O tempo havia passado e minha mãe não parava de falar no quão feliz ela estava e eu realmente a entendia, mas faltava algo para mim. Eu tinha que encontrar com o meu pai e dizer-lhe a novidade e foi isso que eu fiz. Eu fui até o escritório do meu pai e depois de uma hora de espera, eu consegui ficar frente a frente com ele.
-Oi, pai.-Eu disse, seriamente.
-Alice?O que faz aqui?-Ele começou a questionar, ao me encarar de forma estranha.
-Eu só vim lhe contar a novidade, porque apesar de tudo, você é meu pai...-Eu falei, dentre um suspiro.
-Não me diga que está grávida.-Daniel falou, em um tom de julgamento.
-Não... Não estou gravida!-Eu falei, ao revirar os olhos.-Eu vim lhe dizer que fui aceita na UCLA!
-O-o que?-Ele parecia um tanto incrédulo. Não parecia acreditar que eu fosse capaz de conseguir uma vaga em uma das universidades mais disputadas do estado.-Bom... Finalmente está honrando o nome da família.
-Eu honro o nome da família desde que nasci, eu sou uma Hale, não como você ou a hipócrita da Savannah, mas como o excepcional, Henrik Hale!-Eu disse, cheia de orgulho.
-Que seja...-Ele soltou um breve suspiro.-Você não veio aqui só para dizer que foi aceita em uma universidade de sucesso... Eu sei pelo que veio e sim, posso te dar uma segunda chance e pagar a faculdade para você...
Eu não me contive e comecei a rir com sua insípida fala.-Sabe... Uma vez eu fui uma garotinha indefesa que precisava de um pai e eu ganhei um, o Henrik, ele sim, foi um pai para mim!-Eu comecei a falar.-Não preciso de você e nem do seu dinheiro, Daniel!-Eu disse, superiormente.-Além do mais, Henrik deixou tudo o que tinha para mim...-Eu disse, simplesmente e pude ver Daniel se remoer de raiva.-Mas tem razão... Eu não vim aqui só para lhe dar a notícia. Eu vim aqui para mostrar para você que sou superior e não importa o quanto você e sua filha queridinha, tentem... Nunca vão conseguir me vencer, porque a vida é como um jogo de xadrez e... Eu sempre ganho!-Eu falei em tom de superioridade, exibindo um sorriso torto e logo, saindo da sala, indo embora.

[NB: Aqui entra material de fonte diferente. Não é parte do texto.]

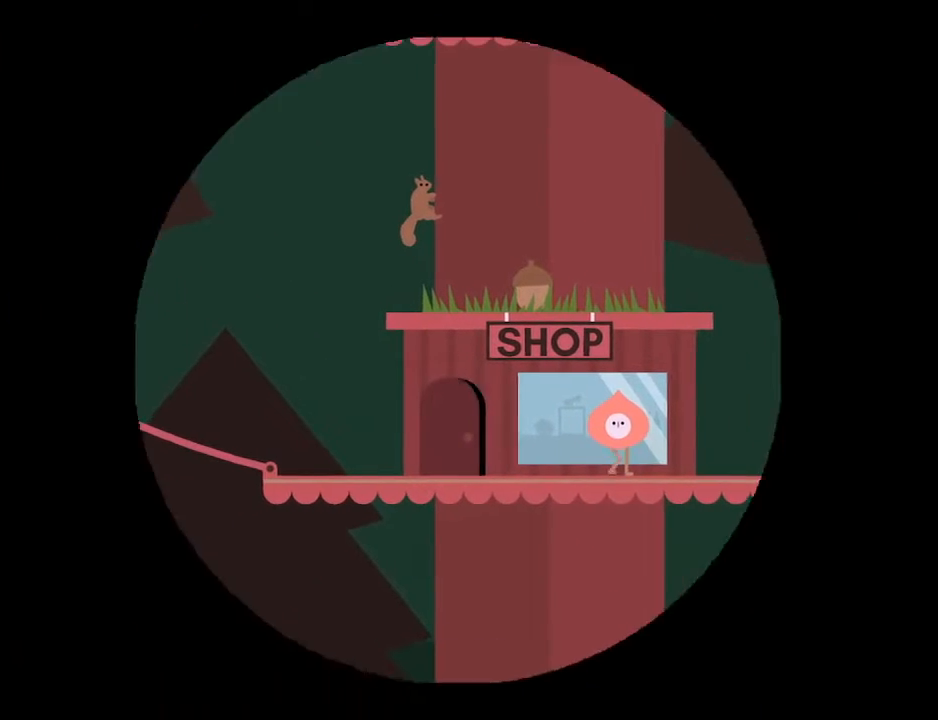
{"keys": ["right"], "events": []}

Chegando em casa, eu fui rapidamente fazer minhas malas, pois na carta, exigiam que eu já fosse no dia seguinte, para o campus, me instalar.
Depois de já estar com tudo pronto para ir para Los Angeles, olho ao redor em despedida ao me quarto, até que encontro em um canto, a jaqueta de Travis, a pegando em minhas mãos. Seu cheiro parecia permanecer fortemente naquela peça de roupa e eu fiz um trato comigo mesma, de levar aquela jaqueta comigo, para me lembrar de não ser tola e confiar nas pessoas erradas novamente.

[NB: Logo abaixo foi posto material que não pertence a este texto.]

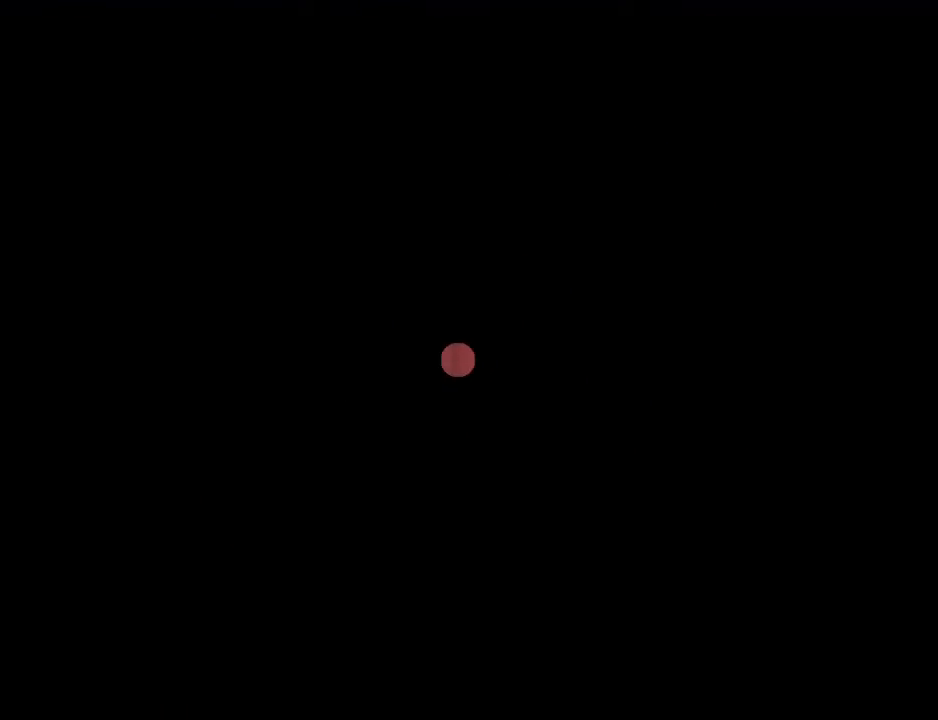
{"keys": ["right"], "events": []}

Pensamos que somos patéticos por acreditar em algumas pessoas,que acabam por nos decepcionar, mas a verdade é que somos apenas boas pessoas, cobertas de ingenuidade, apenas tentando dar o valor que achamos que as pessoas merecem e nossa bondade as vezes nos cega. Sabe... Eu costumo pensar que quem é capaz de amar, é capaz de ser salvo, mas apenas se quiser e se não quiser, acredite em mim, não vale a pena continuar ao redor dessa pessoa, esperando que um dia ela acorde e perceba que precisa de ajuda, por quê até lá... Ela já vai ter te destruído no caminho e você não terá mais capacidade de ajudar nem a ela, nem a você.

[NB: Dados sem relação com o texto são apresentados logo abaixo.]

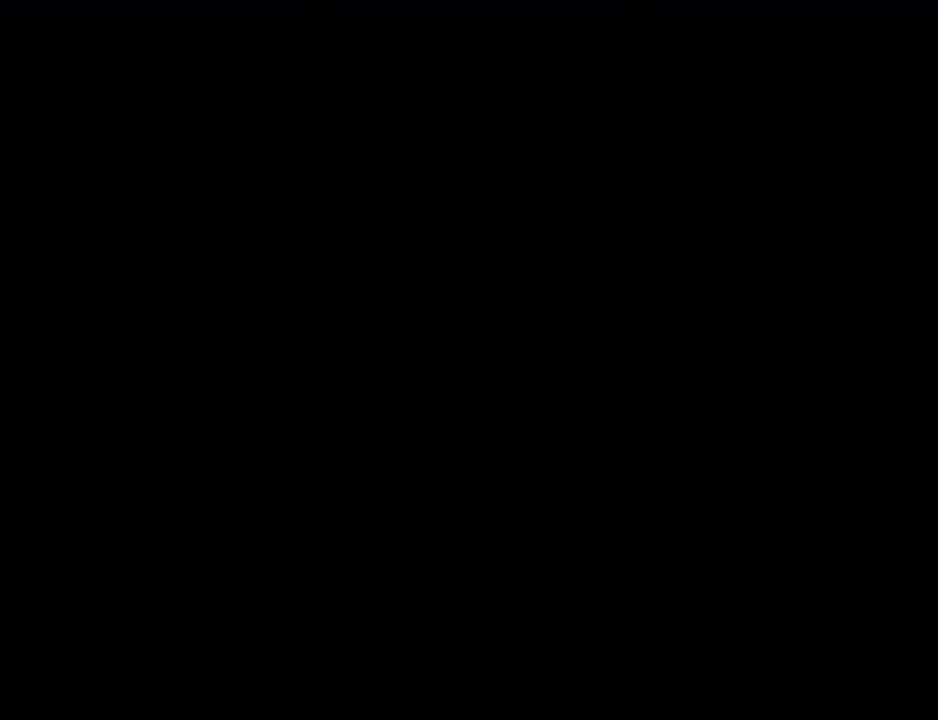
{"keys": ["right"]}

Cuide mais de você mesmo, se dê o valor que no fundo sabe que merece. Se ame, acima de tudo e um dia irá perceber que esse é o amor mais puro e lindo que pode existir. Eu demorei, mas acho que finalmente entendi o segredo da vida. Pessoas mudam pessoas, experiencias mudam pessoas e se você se manter fiel ao que acha certo, no final vai tudo se resolver perfeitamente em frente aos seus olhos e finalmente poderá dizer, "eu entendi o segredo da vida".